— Exercise description —
Retype, without any change, the first line of the records and every line after it through the one containing "5: 637 -> 636.6".
::::::::::
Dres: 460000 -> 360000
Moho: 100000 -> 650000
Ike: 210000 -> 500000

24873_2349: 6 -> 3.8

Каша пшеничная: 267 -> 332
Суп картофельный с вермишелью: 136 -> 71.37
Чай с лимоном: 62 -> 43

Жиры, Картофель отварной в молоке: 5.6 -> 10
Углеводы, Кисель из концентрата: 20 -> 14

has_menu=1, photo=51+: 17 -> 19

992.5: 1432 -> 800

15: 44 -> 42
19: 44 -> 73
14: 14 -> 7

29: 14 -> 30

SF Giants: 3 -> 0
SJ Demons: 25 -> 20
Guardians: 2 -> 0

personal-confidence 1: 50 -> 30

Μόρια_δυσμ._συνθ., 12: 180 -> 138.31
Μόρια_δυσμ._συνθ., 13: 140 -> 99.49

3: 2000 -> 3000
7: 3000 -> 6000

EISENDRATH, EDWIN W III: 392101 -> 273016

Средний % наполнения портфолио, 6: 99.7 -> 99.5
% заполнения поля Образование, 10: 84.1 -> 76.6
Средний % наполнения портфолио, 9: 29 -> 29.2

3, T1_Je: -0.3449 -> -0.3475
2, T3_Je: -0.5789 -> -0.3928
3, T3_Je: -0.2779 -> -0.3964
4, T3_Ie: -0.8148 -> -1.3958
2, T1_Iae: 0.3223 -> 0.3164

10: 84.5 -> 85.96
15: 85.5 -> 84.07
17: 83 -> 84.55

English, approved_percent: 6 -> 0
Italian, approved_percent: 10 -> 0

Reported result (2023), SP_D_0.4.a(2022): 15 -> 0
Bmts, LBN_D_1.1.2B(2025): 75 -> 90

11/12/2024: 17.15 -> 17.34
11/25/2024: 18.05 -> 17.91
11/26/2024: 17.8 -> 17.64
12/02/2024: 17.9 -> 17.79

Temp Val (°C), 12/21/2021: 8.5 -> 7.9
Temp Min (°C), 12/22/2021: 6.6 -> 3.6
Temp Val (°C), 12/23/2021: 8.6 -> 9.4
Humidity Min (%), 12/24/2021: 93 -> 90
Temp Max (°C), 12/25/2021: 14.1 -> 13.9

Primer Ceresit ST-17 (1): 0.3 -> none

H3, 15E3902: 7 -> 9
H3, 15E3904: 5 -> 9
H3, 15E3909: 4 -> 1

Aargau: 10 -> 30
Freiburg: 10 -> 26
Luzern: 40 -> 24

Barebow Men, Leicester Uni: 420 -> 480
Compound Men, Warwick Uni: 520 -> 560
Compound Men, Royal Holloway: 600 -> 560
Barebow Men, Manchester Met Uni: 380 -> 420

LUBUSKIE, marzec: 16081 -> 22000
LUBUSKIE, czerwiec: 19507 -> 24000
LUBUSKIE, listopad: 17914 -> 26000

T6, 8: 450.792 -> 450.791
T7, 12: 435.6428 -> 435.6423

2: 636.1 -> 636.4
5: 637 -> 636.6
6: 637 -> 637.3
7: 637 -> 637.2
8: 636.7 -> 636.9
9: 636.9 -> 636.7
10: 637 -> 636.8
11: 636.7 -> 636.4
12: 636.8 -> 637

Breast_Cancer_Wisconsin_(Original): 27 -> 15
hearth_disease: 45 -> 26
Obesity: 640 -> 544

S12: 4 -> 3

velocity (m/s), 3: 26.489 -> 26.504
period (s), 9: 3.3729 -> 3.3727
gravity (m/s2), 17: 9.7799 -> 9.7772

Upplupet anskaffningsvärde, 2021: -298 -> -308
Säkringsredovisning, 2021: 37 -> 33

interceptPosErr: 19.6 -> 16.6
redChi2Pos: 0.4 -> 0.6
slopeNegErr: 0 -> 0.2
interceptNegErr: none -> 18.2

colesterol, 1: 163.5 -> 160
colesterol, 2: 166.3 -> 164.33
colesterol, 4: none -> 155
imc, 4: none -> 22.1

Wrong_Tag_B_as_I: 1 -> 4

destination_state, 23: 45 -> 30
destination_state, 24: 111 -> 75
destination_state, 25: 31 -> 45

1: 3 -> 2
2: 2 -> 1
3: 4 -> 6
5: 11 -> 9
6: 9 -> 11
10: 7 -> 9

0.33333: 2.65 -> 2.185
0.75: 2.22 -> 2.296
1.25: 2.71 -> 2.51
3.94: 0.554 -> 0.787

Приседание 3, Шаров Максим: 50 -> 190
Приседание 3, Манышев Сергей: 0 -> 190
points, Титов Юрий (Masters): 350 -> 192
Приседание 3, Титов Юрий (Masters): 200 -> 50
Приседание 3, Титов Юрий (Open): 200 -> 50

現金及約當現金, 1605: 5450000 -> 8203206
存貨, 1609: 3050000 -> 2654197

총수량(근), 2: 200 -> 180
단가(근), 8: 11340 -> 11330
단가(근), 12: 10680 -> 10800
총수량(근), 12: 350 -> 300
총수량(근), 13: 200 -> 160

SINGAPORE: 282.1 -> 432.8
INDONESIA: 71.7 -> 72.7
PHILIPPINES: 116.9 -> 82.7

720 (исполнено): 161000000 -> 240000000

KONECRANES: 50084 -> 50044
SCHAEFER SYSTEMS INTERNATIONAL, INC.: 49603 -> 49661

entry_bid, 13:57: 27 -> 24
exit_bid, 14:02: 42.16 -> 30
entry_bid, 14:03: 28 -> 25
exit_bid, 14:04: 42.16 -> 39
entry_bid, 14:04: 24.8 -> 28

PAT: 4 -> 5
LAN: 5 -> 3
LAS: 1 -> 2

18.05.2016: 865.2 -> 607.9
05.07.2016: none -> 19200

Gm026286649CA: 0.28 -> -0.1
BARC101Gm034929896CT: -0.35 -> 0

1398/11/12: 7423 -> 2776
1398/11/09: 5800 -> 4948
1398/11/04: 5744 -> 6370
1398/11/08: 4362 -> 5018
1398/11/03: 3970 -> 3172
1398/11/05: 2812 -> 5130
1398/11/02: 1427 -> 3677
::::::::::
— Exercise result —
Dres: 460000 -> 360000
Moho: 100000 -> 650000
Ike: 210000 -> 500000

24873_2349: 6 -> 3.8

Каша пшеничная: 267 -> 332
Суп картофельный с вермишелью: 136 -> 71.37
Чай с лимоном: 62 -> 43

Жиры, Картофель отварной в молоке: 5.6 -> 10
Углеводы, Кисель из концентрата: 20 -> 14

has_menu=1, photo=51+: 17 -> 19

992.5: 1432 -> 800

15: 44 -> 42
19: 44 -> 73
14: 14 -> 7

29: 14 -> 30

SF Giants: 3 -> 0
SJ Demons: 25 -> 20
Guardians: 2 -> 0

personal-confidence 1: 50 -> 30

Μόρια_δυσμ._συνθ., 12: 180 -> 138.31
Μόρια_δυσμ._συνθ., 13: 140 -> 99.49

3: 2000 -> 3000
7: 3000 -> 6000

EISENDRATH, EDWIN W III: 392101 -> 273016

Средний % наполнения портфолио, 6: 99.7 -> 99.5
% заполнения поля Образование, 10: 84.1 -> 76.6
Средний % наполнения портфолио, 9: 29 -> 29.2

3, T1_Je: -0.3449 -> -0.3475
2, T3_Je: -0.5789 -> -0.3928
3, T3_Je: -0.2779 -> -0.3964
4, T3_Ie: -0.8148 -> -1.3958
2, T1_Iae: 0.3223 -> 0.3164

10: 84.5 -> 85.96
15: 85.5 -> 84.07
17: 83 -> 84.55

English, approved_percent: 6 -> 0
Italian, approved_percent: 10 -> 0

Reported result (2023), SP_D_0.4.a(2022): 15 -> 0
Bmts, LBN_D_1.1.2B(2025): 75 -> 90

11/12/2024: 17.15 -> 17.34
11/25/2024: 18.05 -> 17.91
11/26/2024: 17.8 -> 17.64
12/02/2024: 17.9 -> 17.79

Temp Val (°C), 12/21/2021: 8.5 -> 7.9
Temp Min (°C), 12/22/2021: 6.6 -> 3.6
Temp Val (°C), 12/23/2021: 8.6 -> 9.4
Humidity Min (%), 12/24/2021: 93 -> 90
Temp Max (°C), 12/25/2021: 14.1 -> 13.9

Primer Ceresit ST-17 (1): 0.3 -> none

H3, 15E3902: 7 -> 9
H3, 15E3904: 5 -> 9
H3, 15E3909: 4 -> 1

Aargau: 10 -> 30
Freiburg: 10 -> 26
Luzern: 40 -> 24

Barebow Men, Leicester Uni: 420 -> 480
Compound Men, Warwick Uni: 520 -> 560
Compound Men, Royal Holloway: 600 -> 560
Barebow Men, Manchester Met Uni: 380 -> 420

LUBUSKIE, marzec: 16081 -> 22000
LUBUSKIE, czerwiec: 19507 -> 24000
LUBUSKIE, listopad: 17914 -> 26000

T6, 8: 450.792 -> 450.791
T7, 12: 435.6428 -> 435.6423

2: 636.1 -> 636.4
5: 637 -> 636.6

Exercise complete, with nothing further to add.